Others tried to show their empathy and respect in other ways. Alexander Graham Bell invited her to take a drive one evening along with Octave Chanute, after which they dined at the Bell home on 33rd Street in Washington. It was the only time she had been anywhere, she told her father.

She was growing dreadfully homesick and worried over earning no income. “Have lost eighty-two and a half dollars already,” she reported to Wilbur on October 2, knowing she still had a long time to go before a return to Dayton would be possible. Orville seemed to be improving but was still in no shape to leave for home. The night of October 3, his temperature jumped to 101 degrees and for no apparent reason.

Orville was thirty-seven, but in his present condition, lying there, he looked older by far. The chances that he might ever fly again—or ever want to fly again—seemed remote, if not out of the question.

Letters from home and letters from Le Mans helped greatly. The postscript of one letter from Wilbur gave her and Orville both a particularly welcome lift. “I took Bollée (240 pounds) for a couple of rounds of the field,” he wrote. “It created more astonishment than anything I have done.”

“We are both fairly wild to get home,” Katharine wrote to him. She had been thinking of going back for a week or so, if only to get some sleep. But then Orville would turn miserably uncomfortable, unable to get his breath. “I think I will have to stay until I bring him home,” she wrote to her father on October 17, a month to the day since the crash.

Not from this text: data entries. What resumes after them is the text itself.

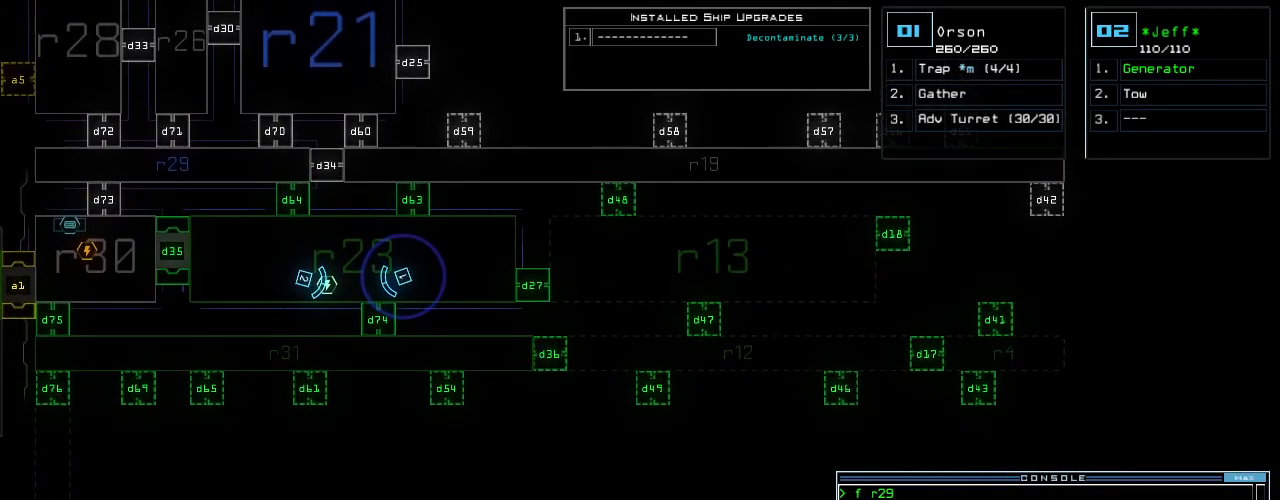
{"keys": [], "events": [[250, "backspace", "down"], [292, "backspace", "up"], [375, "backspace", "down"], [438, "backspace", "up"]]}
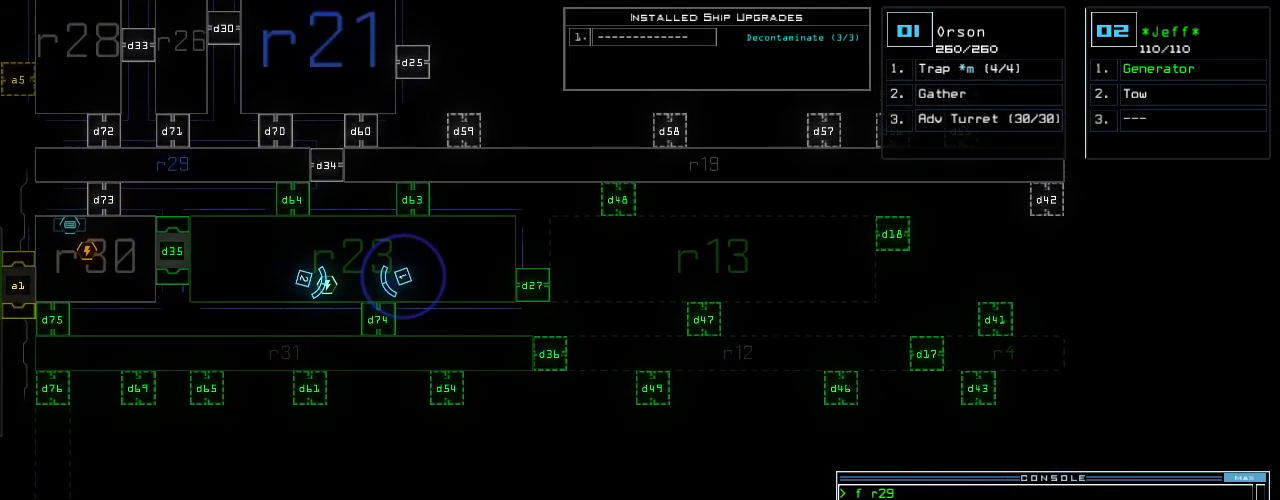
{"keys": [], "events": [[479, "space", "down"], [500, "space", "up"]]}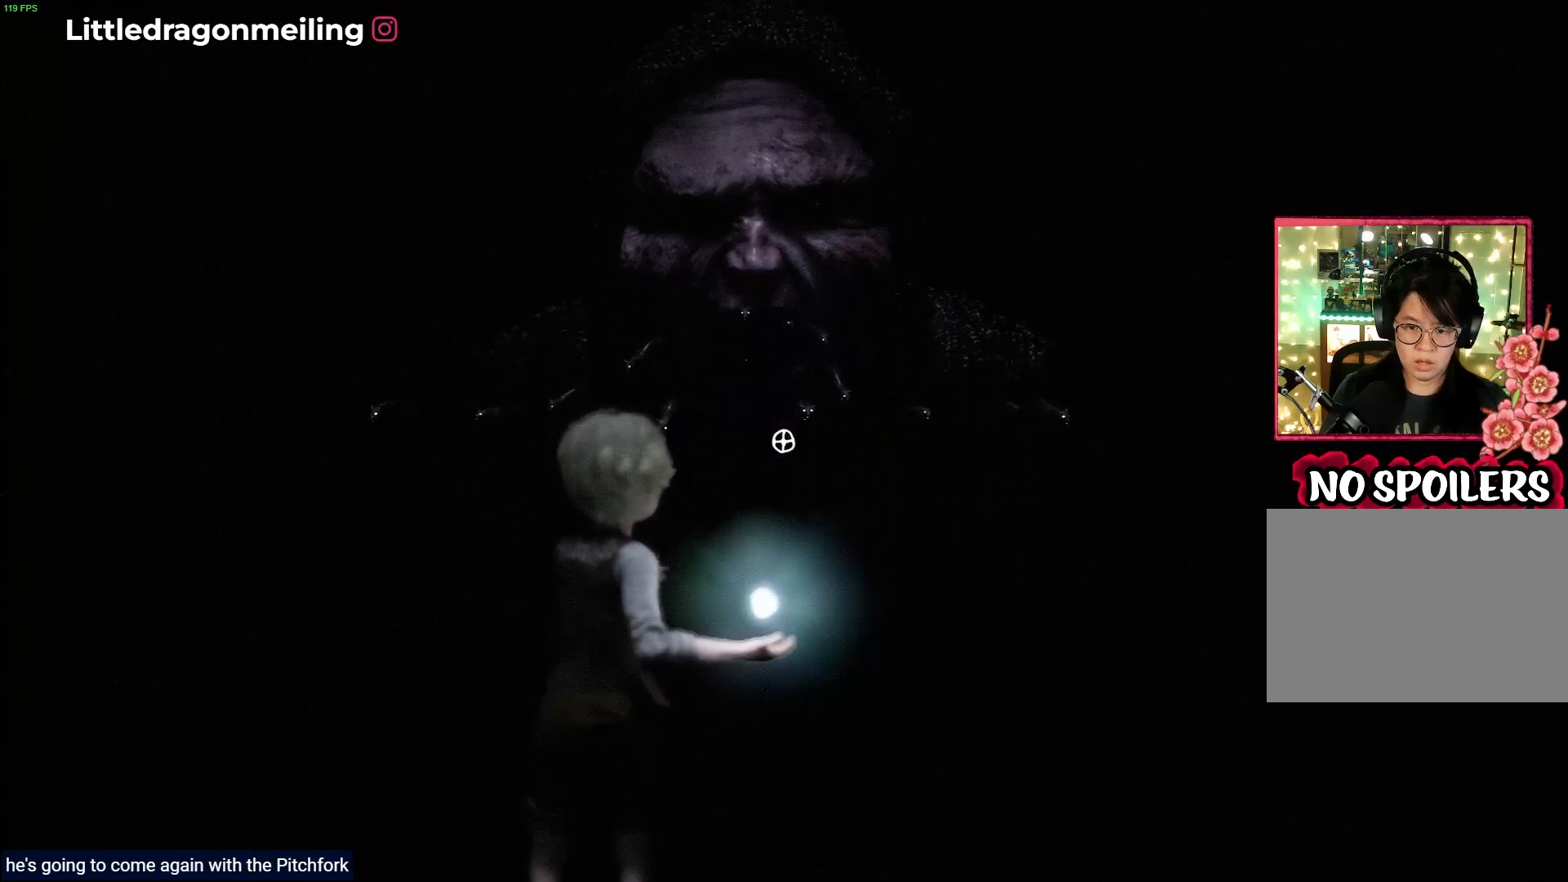
Gameplay with a controller (PlayStation layout); each line is a JSON object with the inputs held at the frame after it. "events" lists button and stick changes between this image and that frame as [ms after this image, input, new state], when the widget could be followed in between.
{"buttons": [], "left_stick": "center", "right_stick": "down", "events": [[17, "L2", "up"], [117, "left_stick", "up"], [267, "right_stick", "down"], [500, "left_stick", "center"]]}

Orville continued having his “ups and downs,” which the doctors attributed to indigestion. So she began cooking for him—broiled steak, beef broth, soft-boiled eggs. When Walter Berry, the American attorney who three years before had come to Dayton with the French delegation, invited her to dinner, she had to turn him down. She was refusing nearly all invitations, she explained to her father, being “too tired to talk!”

By the last week of October, it was decided Orville should be moved to Dayton, not because he was sufficiently recovered, but in the hope that being back in familiar surroundings might help alleviate his nervousness. Three days before he was to leave, two nurses helped him out of bed to try standing with crutches and the blood rushed down within his left leg as if the leg were about to burst and he nearly fainted.

But on October 31, after five weeks and five days in the hospital and with Katharine still at his side, Orville was taken aboard a train at Washington’s Union Station.

A good-sized crowd stood waiting at the Dayton station as the train pulled in the next morning. Katharine stepped out first onto the platform. Then Orville appeared on crutches, supported by two train officials. “Many had come there to cheer the return of the man who had been instrumental in placing the fair name of Dayton before the eyes of the civilized world,” wrote the Dayton Journal. But instead of cheers there was silence and murmurs of pity and sympathy, so drawn and wasted did the hero look. No one was allowed to speak to him except members of his family. Her brother was still a very sick man, Katharine explained.

Brother Lorin had come to the station to meet them and a carriage stood waiting. But the vibrations on the train ride had been an agony for Orville and any more of that in the carriage, it was decided, should be avoided. So he was moved slowly along the twelve and a half blocks to Hawthorn Street in a wheelchair.